Question: Molar conductivity of a weak acid HA at infinite dilution is \(345.8{{S}}.{{c}}{{{m}}^2}.{{mo}}{{{l}...

Question

Molar conductivity of a weak acid HA at infinite dilution is $345.8{{S}}.{{c}}{{{m}}^2}.{{mo}}{{{l}}^{ - 1}}$ . Calculate the molar conductivity of $0.05{{M}}$ HA solution. Given that $\alpha = 5.8 \times {10^{ - 6}}$

Answer 1

Solution

We know that the molar conductivity is the ability to conduct the ions which are produced by one mole of electrolyte in a given solution. The electrolyte gets dissociated completely at infinite dilution. Since the mobility of ions are different, the molar conductivity is also different.

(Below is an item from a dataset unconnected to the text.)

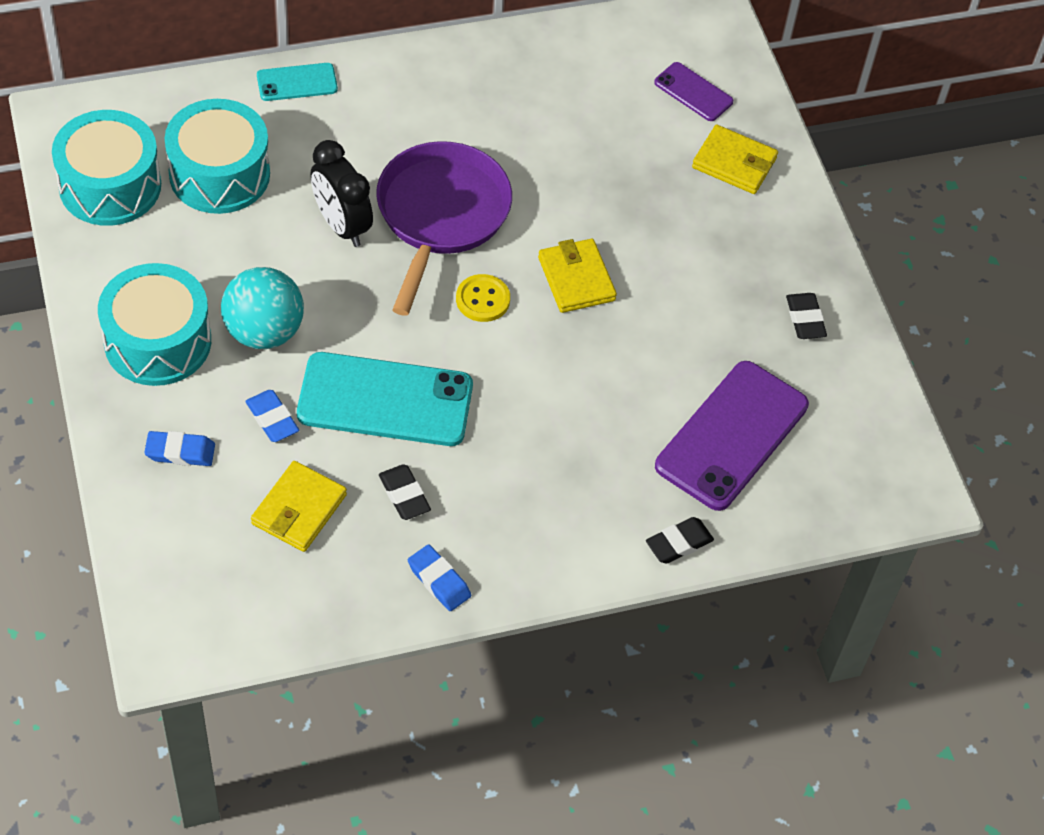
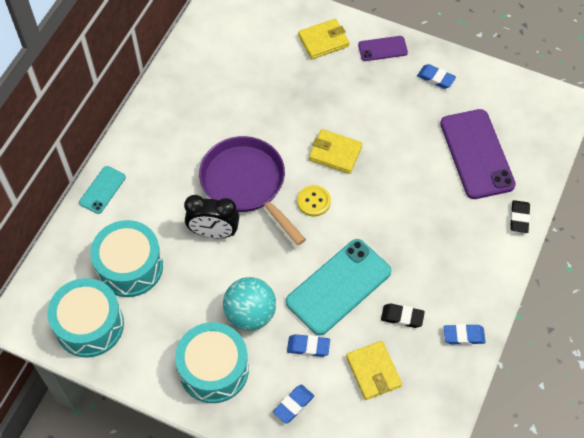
camera: 45 degrees left, 5 degrees up
(693, 92) = (267, 26): purple phone -> purple phone (382, 49)
(805, 319) = (436, 78): black eraser -> blue eraser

Complete step by step answer:
It is given that the molar conductivity of HA at infinite dilution, ${\Lambda ^\infty }_{{m}} = 345.8{{S}}.{{c}}{{{m}}^2}.{{mo}}{{{l}}^{ - 1}}$
Concentration of HA solution, ${{c = 0}}{{.05M}}$
Degree of dissociation, $\alpha = 5.8 \times {10^{ - 6}}$
Molar conductivity is represented by ${\Lambda _{{m}}}$ . We know that the molar conductivity has a relation with specific conductivity as given below:
${\Lambda _{{m}}} = \dfrac{{{K}}}{{{c}}}$ , where ${{K}}$ is the specific conductivity and ${{c}}$ is the concentration.
When we dilute the solution of electrolyte, molar conductivity is also increased. Degree of dissociation is the part of the total electrolyte existing as ionic form. It is calculated by dividing molar conductivity of a weak electrolyte by molar conductivity of an electrolyte at infinite dilution.
i.e. $\alpha = \dfrac{{{\Lambda _{{m}}}}}{{{\Lambda ^\infty }_{{m}}}}$ , where ${\Lambda _{{m}}}$ is the molar conductivity of HA and ${\Lambda ^\infty }_{{m}}$ is the molar conductivity if electrolyte at infinite dilution.
Substituting the values, we get
$5.8 \times {10^{ - 6}} = \dfrac{{{\Lambda _{{m}}}}}{{345.8{{S}}.{{c}}{{{m}}^2}.{{mo}}{{{l}}^{ - 1}}}}$
On solving, we get
Molar conductivity of HA, ${\Lambda _{{m}}} = 5.8 \times {10^{ - 6}} \times 345.8{{S}}.{{c}}{{{m}}^2}.{{mo}}{{{l}}^{ - 1}} = 2.005 \times {10^{ - 3}}{{S}}.{{c}}{{{m}}^2}.{{mo}}{{{l}}^{ - 1}}$
Thus the molar conductivity of $0.05{{M}}$ HA solution, ${\Lambda _{{m}}} = 2.005 \times {10^{ - 3}}{{S}}.{{c}}{{{m}}^2}.{{mo}}{{{l}}^{ - 1}}$

Note:
On dilution, the specific conductivity is decreased while the molar conductivity is increased.
Kohlrausch’s law is the basis for finding the relation between degree of dissociation of an electrolyte, molar conductivity of electrolyte at infinite dilution and molar conductivity of weak acid. On dilution, the volume of the solution increases, but the number of ions increases to a small extent. So the amount of ions per unit volume is decreased.